▶ [Information shown]:

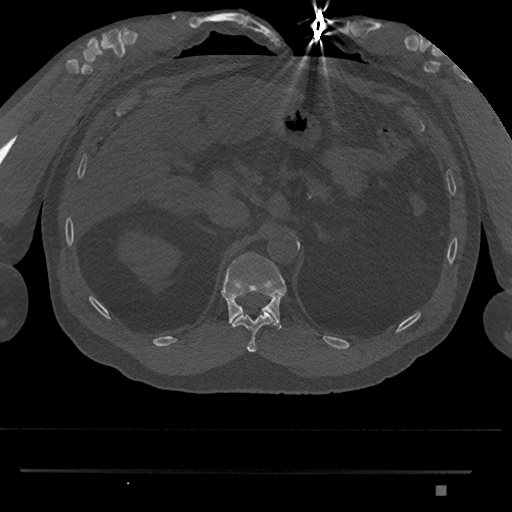
CT including the spine, one axial slice; slice 916 of 1134 in the series (ordered by position); 120 kVp; bone window (W 1800 / L 400 HU); 512 × 512 image matrix, field of view 429 × 429 mm. Patient: male, 65 years. Case-level facts recorded for this patient, not image findings: primary cancer: prostate.
Outlined on this slice (semi-automatically segmented with operator editing):
- T11 vertebra: box from (x=232, y=312) to (x=276, y=352) px
- T12 vertebra: (x=221, y=252)–(x=287, y=330)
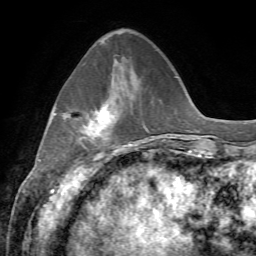
Breast MRI, one axial slice. Position 19 of 72 along the scan axis. Cropped to one breast. Dynamic contrast-enhanced series, time point 2 of 7 at this slice position (early post-contrast). 1.5 T. TE 4.3 ms, TR 8.7 ms. 2.2 mm slice thickness. 256 × 256 image matrix. Female patient.
Outlined on this slice (semi-automatically segmented with operator editing):
- enhancing-tissue mask used for the functional tumour volume (all voxels passing the contrast-enhancement thresholds inside the analysis volume; usually the tumour): box from (x=80, y=104) to (x=110, y=152) px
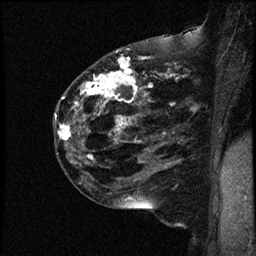
Breast MRI (dynamic contrast-enhanced), one sagittal slice; slice 31 of 44 in the series (ordered by position); dynamic contrast-enhanced study with each time point stored as its own series, time point 2 of 4 at this slice position (early post-contrast, ordered by acquisition time); 1.5 T; TE 4.2 ms, TR 17.7 ms; 256 × 256 image matrix, field of view 200 × 200 mm. Female patient, age 52 years. Case-level facts recorded for this patient, not image findings: setting: breast cancer imaged before/during neoadjuvant chemotherapy; receptor status: HR-positive, HER2-negative.
Annotated regions visible in this slice (semi-automatically segmented with operator editing):
- analysis volume of interest (the breast-tissue region the enhancement analysis was run in; not a lesion): bounding box <53,48,163,147> (left, top, right, bottom; pixels)
- tumour enhancement mask (voxels above the 100 % enhancement threshold inside the analysis volume of interest): <57,51,152,143>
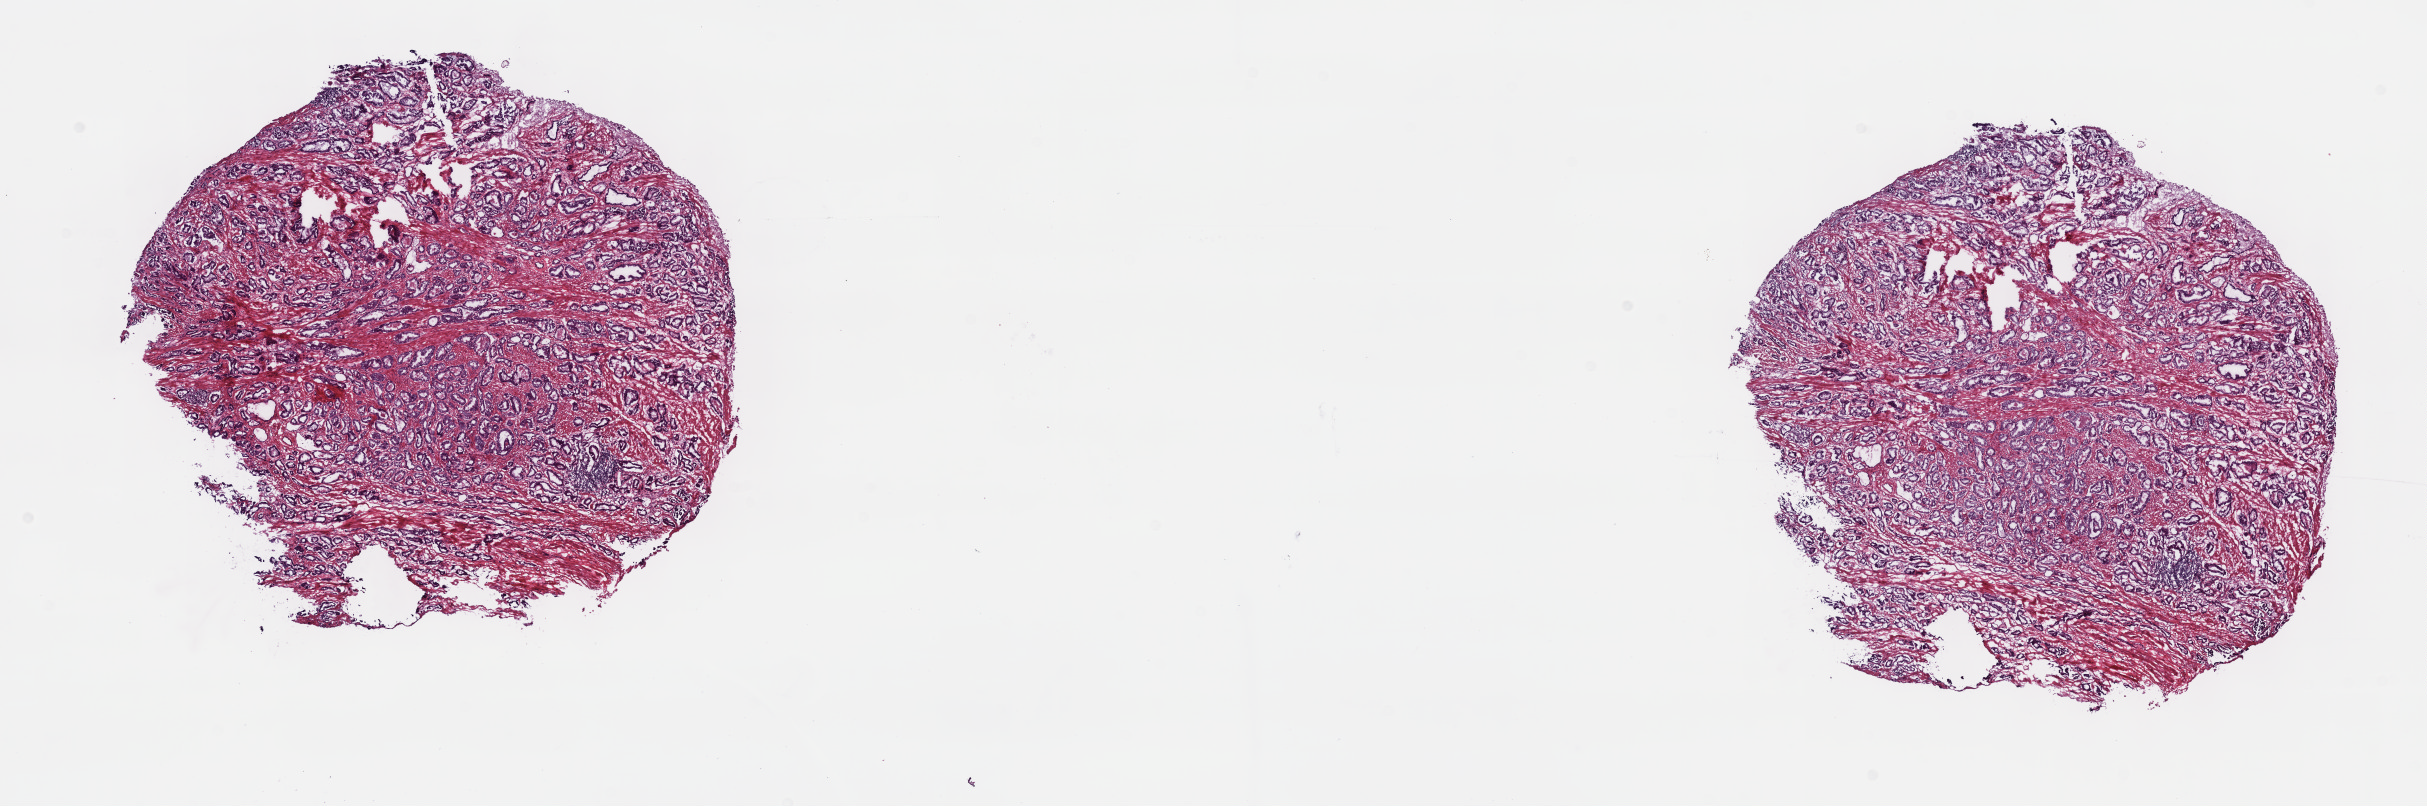
H&E whole-slide image — low-resolution overview of the scanned area, about 19.6 x 6.5 mm (acquisition: 40x scan), frozen section from the top of the tissue portion, primary tumour sample from the prostate. Patient: male, age at initial diagnosis 57 years. Gleason score: 6 (3+3). Slide review estimates, as recorded: tumour cells 55%, tumour nuclei 90%, normal cells 2%, stromal cells 42%, necrosis 1%. Infiltration values recorded for this section: lymphocyte infiltration 7%, monocyte infiltration 0%, neutrophil infiltration 0%.
Pathologic diagnosis: Adenocarcinoma, NOS (prostate gland).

▶ [What is being asked]: Please give the records above again exactly as they stand, with no pictures.

▶ [Output of the exercise]:
CT including the spine, one axial slice; slice 916 of 1134 in the series (ordered by position); 120 kVp; bone window (W 1800 / L 400 HU); 512 × 512 image matrix, field of view 429 × 429 mm. Patient: male, 65 years. Case-level facts recorded for this patient, not image findings: primary cancer: prostate.
Outlined on this slice (semi-automatically segmented with operator editing):
- T11 vertebra: box from (x=232, y=312) to (x=276, y=352) px
- T12 vertebra: (x=221, y=252)–(x=287, y=330)
Breast MRI, one axial slice. Position 19 of 72 along the scan axis. Cropped to one breast. Dynamic contrast-enhanced series, time point 2 of 7 at this slice position (early post-contrast). 1.5 T. TE 4.3 ms, TR 8.7 ms. 2.2 mm slice thickness. 256 × 256 image matrix. Female patient.
Outlined on this slice (semi-automatically segmented with operator editing):
- enhancing-tissue mask used for the functional tumour volume (all voxels passing the contrast-enhancement thresholds inside the analysis volume; usually the tumour): box from (x=80, y=104) to (x=110, y=152) px
Breast MRI (dynamic contrast-enhanced), one sagittal slice; slice 31 of 44 in the series (ordered by position); dynamic contrast-enhanced study with each time point stored as its own series, time point 2 of 4 at this slice position (early post-contrast, ordered by acquisition time); 1.5 T; TE 4.2 ms, TR 17.7 ms; 256 × 256 image matrix, field of view 200 × 200 mm. Female patient, age 52 years. Case-level facts recorded for this patient, not image findings: setting: breast cancer imaged before/during neoadjuvant chemotherapy; receptor status: HR-positive, HER2-negative.
Annotated regions visible in this slice (semi-automatically segmented with operator editing):
- analysis volume of interest (the breast-tissue region the enhancement analysis was run in; not a lesion): bounding box <53,48,163,147> (left, top, right, bottom; pixels)
- tumour enhancement mask (voxels above the 100 % enhancement threshold inside the analysis volume of interest): <57,51,152,143>
H&E whole-slide image — low-resolution overview of the scanned area, about 19.6 x 6.5 mm (acquisition: 40x scan), frozen section from the top of the tissue portion, primary tumour sample from the prostate. Patient: male, age at initial diagnosis 57 years. Gleason score: 6 (3+3). Slide review estimates, as recorded: tumour cells 55%, tumour nuclei 90%, normal cells 2%, stromal cells 42%, necrosis 1%. Infiltration values recorded for this section: lymphocyte infiltration 7%, monocyte infiltration 0%, neutrophil infiltration 0%.
Pathologic diagnosis: Adenocarcinoma, NOS (prostate gland).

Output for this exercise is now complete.